[Stored data entries]

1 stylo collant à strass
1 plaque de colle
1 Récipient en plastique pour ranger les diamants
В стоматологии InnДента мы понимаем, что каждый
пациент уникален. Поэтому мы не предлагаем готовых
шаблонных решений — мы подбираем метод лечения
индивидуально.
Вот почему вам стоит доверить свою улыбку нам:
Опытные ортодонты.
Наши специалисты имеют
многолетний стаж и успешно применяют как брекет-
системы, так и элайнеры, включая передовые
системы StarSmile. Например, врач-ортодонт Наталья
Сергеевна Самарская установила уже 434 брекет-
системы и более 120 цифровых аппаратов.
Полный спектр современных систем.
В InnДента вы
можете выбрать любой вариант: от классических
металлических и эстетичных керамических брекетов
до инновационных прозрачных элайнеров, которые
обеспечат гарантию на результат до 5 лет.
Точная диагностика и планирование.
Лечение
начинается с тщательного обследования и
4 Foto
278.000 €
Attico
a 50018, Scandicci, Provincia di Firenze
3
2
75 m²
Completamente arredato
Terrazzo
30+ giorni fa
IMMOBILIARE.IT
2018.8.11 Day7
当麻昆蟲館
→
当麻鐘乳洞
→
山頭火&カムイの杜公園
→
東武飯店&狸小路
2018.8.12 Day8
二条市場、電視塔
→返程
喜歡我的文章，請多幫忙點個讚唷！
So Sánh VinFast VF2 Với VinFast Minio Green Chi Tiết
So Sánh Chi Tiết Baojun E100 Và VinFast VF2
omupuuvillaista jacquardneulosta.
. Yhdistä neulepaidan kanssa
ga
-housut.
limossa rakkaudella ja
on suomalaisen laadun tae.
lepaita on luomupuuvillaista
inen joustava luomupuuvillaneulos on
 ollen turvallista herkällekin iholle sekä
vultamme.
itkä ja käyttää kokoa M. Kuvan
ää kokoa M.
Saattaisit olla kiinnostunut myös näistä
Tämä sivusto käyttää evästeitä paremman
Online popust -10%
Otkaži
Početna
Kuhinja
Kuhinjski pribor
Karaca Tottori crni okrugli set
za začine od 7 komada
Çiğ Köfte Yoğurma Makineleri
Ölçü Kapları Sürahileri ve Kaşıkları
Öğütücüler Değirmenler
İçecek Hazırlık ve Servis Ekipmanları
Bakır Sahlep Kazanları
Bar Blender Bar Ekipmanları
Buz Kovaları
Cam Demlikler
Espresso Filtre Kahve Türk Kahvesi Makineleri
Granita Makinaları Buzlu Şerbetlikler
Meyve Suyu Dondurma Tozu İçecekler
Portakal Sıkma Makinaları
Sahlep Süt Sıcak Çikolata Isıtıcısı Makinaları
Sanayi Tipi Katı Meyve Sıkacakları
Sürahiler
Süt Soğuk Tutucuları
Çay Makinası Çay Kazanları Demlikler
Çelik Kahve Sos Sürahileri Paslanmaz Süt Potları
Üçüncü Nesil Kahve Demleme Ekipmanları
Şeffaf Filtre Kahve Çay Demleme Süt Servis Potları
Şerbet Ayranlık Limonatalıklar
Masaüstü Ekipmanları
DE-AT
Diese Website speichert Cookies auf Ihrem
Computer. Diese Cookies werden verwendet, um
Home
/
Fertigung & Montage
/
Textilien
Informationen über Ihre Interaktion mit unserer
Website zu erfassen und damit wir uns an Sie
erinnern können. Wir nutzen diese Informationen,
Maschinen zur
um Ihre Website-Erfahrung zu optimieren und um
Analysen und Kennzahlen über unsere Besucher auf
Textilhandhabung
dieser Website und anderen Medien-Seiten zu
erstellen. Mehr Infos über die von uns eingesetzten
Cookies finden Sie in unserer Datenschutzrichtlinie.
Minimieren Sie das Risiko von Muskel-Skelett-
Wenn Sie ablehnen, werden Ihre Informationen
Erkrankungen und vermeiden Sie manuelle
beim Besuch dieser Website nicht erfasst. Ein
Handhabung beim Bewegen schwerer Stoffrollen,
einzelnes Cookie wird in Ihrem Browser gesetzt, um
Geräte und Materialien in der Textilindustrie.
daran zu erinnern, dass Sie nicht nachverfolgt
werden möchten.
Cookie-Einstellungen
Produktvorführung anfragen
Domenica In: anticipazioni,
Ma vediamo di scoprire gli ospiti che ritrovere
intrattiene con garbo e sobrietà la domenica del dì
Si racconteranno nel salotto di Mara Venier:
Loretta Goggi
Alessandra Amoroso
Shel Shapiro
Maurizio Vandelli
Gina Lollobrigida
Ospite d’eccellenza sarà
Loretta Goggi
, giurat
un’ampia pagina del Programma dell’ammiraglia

▸ **Exercise**:
Please copy out the stretch of the records from the very start through the line containing "обеспечат гарантию на результат до 5 лет.", including that line, with every line unchanged.

▸ **Exercise output**:
1 stylo collant à strass
1 plaque de colle
1 Récipient en plastique pour ranger les diamants
В стоматологии InnДента мы понимаем, что каждый
пациент уникален. Поэтому мы не предлагаем готовых
шаблонных решений — мы подбираем метод лечения
индивидуально.
Вот почему вам стоит доверить свою улыбку нам:
Опытные ортодонты.
Наши специалисты имеют
многолетний стаж и успешно применяют как брекет-
системы, так и элайнеры, включая передовые
системы StarSmile. Например, врач-ортодонт Наталья
Сергеевна Самарская установила уже 434 брекет-
системы и более 120 цифровых аппаратов.
Полный спектр современных систем.
В InnДента вы
можете выбрать любой вариант: от классических
металлических и эстетичных керамических брекетов
до инновационных прозрачных элайнеров, которые
обеспечат гарантию на результат до 5 лет.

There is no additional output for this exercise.